Jahresrückblick:
Von Pessach zu Pessach
Von Alice Schwarz, Israel Nachrichten, 22.04.2005
Rechnet man das Jahr "von Pessach Pessach", so hat diese
Zeitspanne 2004/5 keinen schlechten Abschluss zu verzeichnen. Der drastische
Rückgang der Terroranschläge, Scharons erfolgreicher Besuch in den USA und
der sogennannte Aufschwung der Wirtschaft geben Anlass zu Optimismus. Eine
große Anzahl von Israelis wird dieses Fest im Ausland oder in inländischen
Hotels verbringen, nicht gerade ein Anzeichen der Armut. Und alle
diejenigen, die jammern, wie schlecht die israelische Gesellschaft geworden
ist, kann man daran erinnern, dass auch die Höhe der Spenden Bemittelter für
die Unbemittelten zu diesen Pessachfeiertagen eine Rekordhöhe erreicht hat.

· · · · · · ·

Deine Aufgaben
**A.** Was hat laut dem Jahresrückblick zu diesen Pessachfeiertagen eine Rekordhöhe erreicht?
**B.** Führe den Jahresrückblick von Pessach zu Pessach bitte nach seinem letzten Satz weiter.

· · · · · · ·

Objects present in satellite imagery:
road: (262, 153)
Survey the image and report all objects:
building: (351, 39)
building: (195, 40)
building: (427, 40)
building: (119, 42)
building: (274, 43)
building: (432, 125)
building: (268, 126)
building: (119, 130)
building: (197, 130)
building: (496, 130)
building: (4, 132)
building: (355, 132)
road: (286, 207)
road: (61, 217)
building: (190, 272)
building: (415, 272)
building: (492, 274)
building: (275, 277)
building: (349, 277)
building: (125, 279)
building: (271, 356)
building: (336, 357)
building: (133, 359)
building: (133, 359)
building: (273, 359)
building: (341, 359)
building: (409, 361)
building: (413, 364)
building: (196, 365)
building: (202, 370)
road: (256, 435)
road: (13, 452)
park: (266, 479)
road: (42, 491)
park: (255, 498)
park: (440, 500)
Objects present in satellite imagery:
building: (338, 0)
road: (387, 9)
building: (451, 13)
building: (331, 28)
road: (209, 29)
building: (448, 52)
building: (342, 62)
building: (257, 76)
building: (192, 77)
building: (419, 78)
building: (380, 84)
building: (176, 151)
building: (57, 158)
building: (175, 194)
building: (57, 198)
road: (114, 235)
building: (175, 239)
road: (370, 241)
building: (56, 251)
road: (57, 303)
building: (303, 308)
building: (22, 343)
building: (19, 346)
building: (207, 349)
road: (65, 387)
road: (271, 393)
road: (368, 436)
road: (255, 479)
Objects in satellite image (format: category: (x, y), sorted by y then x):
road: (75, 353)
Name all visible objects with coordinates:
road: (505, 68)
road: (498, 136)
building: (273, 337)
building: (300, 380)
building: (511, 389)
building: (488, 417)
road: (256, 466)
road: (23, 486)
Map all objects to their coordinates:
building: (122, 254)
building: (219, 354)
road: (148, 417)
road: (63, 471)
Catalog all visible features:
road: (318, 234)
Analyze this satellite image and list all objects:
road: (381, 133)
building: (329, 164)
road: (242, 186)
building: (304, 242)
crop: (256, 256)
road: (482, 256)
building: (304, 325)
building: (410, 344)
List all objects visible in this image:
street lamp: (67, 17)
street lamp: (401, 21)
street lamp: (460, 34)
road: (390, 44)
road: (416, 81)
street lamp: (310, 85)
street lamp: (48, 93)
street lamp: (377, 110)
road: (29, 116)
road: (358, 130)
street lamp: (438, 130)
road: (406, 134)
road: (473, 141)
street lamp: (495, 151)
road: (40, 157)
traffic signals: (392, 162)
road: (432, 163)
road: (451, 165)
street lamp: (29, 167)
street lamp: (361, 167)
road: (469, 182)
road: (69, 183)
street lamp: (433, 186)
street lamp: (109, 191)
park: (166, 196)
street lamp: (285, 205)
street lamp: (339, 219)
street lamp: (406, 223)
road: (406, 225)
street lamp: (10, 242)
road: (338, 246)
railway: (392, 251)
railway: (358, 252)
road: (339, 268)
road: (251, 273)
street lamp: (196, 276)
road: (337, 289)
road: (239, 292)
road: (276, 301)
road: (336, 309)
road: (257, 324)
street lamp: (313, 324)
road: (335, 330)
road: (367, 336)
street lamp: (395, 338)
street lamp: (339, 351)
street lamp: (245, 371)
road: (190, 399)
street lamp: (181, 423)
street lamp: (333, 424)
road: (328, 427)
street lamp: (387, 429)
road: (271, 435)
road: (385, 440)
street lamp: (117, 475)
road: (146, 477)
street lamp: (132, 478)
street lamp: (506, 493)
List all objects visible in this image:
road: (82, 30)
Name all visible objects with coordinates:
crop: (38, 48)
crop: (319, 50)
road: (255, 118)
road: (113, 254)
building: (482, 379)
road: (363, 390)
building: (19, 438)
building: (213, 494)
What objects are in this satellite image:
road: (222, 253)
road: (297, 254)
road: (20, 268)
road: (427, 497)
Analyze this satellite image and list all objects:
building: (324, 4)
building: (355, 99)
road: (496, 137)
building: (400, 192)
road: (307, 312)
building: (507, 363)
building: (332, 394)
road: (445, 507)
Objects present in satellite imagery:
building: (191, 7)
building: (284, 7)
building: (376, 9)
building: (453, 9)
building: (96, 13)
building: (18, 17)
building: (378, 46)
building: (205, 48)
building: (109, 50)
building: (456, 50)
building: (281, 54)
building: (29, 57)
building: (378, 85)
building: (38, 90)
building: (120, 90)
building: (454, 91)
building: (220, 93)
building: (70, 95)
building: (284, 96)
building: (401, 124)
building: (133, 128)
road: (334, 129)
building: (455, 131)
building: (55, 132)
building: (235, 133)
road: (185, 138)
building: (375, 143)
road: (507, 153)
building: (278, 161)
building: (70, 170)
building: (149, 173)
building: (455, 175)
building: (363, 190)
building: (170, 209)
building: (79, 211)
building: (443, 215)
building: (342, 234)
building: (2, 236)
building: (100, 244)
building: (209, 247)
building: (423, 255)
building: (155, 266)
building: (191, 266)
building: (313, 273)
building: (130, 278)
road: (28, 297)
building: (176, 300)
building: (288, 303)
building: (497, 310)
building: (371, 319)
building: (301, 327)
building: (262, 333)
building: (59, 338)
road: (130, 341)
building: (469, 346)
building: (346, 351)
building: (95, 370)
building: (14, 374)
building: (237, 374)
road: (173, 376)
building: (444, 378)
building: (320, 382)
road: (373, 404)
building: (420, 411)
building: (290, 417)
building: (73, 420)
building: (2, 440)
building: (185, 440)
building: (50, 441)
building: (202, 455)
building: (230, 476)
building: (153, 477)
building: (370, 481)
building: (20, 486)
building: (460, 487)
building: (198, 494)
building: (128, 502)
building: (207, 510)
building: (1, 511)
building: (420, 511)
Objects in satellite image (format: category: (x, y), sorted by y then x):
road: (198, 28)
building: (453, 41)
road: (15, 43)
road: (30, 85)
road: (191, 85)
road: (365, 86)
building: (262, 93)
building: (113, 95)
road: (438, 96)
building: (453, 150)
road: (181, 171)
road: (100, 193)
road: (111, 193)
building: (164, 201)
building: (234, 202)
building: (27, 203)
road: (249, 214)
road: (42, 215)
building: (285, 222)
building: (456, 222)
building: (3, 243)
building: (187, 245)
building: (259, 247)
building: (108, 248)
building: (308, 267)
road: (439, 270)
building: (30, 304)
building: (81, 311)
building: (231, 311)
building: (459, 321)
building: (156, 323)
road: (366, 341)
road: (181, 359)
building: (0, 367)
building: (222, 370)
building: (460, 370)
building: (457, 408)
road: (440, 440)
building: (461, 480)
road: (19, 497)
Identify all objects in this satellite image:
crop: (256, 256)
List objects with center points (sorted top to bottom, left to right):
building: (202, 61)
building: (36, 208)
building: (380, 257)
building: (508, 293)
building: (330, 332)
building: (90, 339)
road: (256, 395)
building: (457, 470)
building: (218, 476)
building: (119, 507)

· · · · · · ·

Antworten je Aufgabe
**A.** Die Höhe der Spenden Bemittelter für die Unbemittelten.

**B.**
Wie groß war das Einvernehmen, das zwischen Bush und Scharon
auf Bushs Landgut erzielt wurde? Ein Kommentar im Haaretz meint, obwohl
beide "Gutsbesitzer" seien und sich für Kühe und Kälber interessieren, seien
ihre Ansichten in manchem so verschieden wie ihr Aussehen: der eine groß und
schlank, der andere untersetzt und eher klein, der eine in einem kleinen
Dorf in Mandatspalästina, der andere als Abkömmling amerikanischer
Geldaristokratie geboren, der eine ein ewiger Oppositionär, der sich in
schweren Kämpfen an die Spitze vorkämpfte, der andere Sohn eines ehemaligen
US-Präsidenten. Der eine ein ehemaliger Kampfflieger und siegreicher
General, der andere ein früherer Etappenhengst, mit umstrittener
"Kriegsvergangenheit im Hinterland".
Der Artikelschreiber vergleicht weiters die
auseinanderklaffenden Aussprüche der beiden bei ihrer Pressekonferenz vor
wenigen Tagen und kommt zu dem Schluss: Sie sind so weit voneinander
entfernt wie Mars und Venus. Aber für das unbewaffnete Auge sind die beiden
Planeten am Firmament scheinbar nicht so weit von einander entfernt, von
anderen Assoziationen ganz abgesehen, und die Körpersprache von Scharon und
Bush hat jedenfalls "Nähe" (der Sympathien) ausgedrückt. Na also!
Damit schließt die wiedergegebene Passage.